Molecular Prediction
At the start of 2021 I joined professor Noa Marom’s group in Carnegie Mellon’s Depeartment of Materials Science and Engineering. Her team was beginning a project to predict the band gap of molecules and crystals, the critical property in developing solar cells, and I was excited to apply my machine learning knowledge to a new domain.
I have led the project’s exploration of deep learning models. We began our work by applying two state-of-the-art deep learning models designed for general molecular property prediction to a new dataset with a much more diverse set of molecules (more atoms, new elements, different structures, etc.). I set up a hyperparameter tuning system using bayesian optimization and wrote scripts to train the models (one PyTorch, one TensorFlow) on a large U.S. government GPU server. These experiments gave us strong baselines with which to buid off of.
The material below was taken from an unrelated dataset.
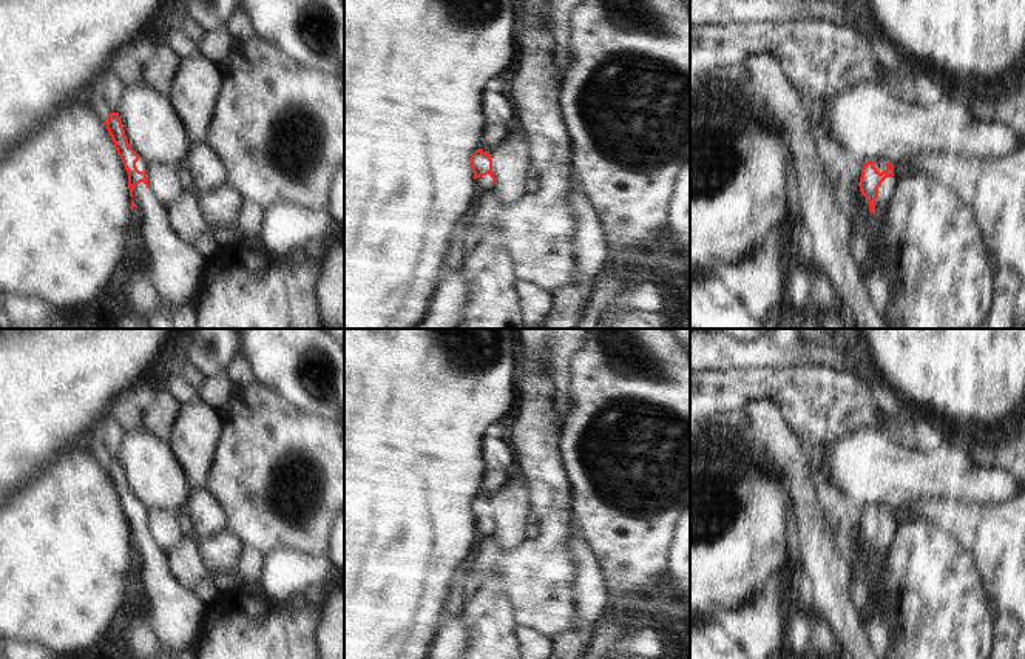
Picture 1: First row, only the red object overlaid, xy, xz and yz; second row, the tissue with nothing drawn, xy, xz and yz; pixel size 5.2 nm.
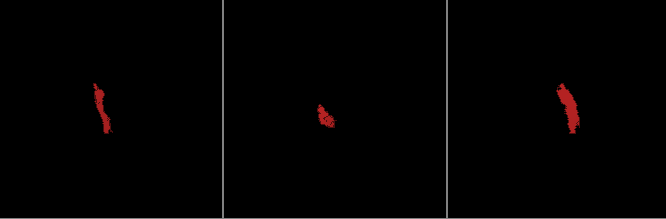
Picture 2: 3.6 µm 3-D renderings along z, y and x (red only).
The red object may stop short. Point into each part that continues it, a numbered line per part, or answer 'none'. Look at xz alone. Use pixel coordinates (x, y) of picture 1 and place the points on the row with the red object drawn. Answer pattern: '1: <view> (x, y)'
1: xz (483, 182)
Since the way these molecules are collected is a very time-intensive process, our main goal was to achieve a high predictive performance with as little data as possible. To this end we modified our best performing model so that we could perform active learning and ideally improve the data efficiency. We did this by replacing the model’s final dense layer with a bayesian layer, where each weight has a distribution with some mean and variance. This gives us stochastic predictions, allowing us to estimate uncertainty and add the molecules with the greatest uncertainty to our training pool.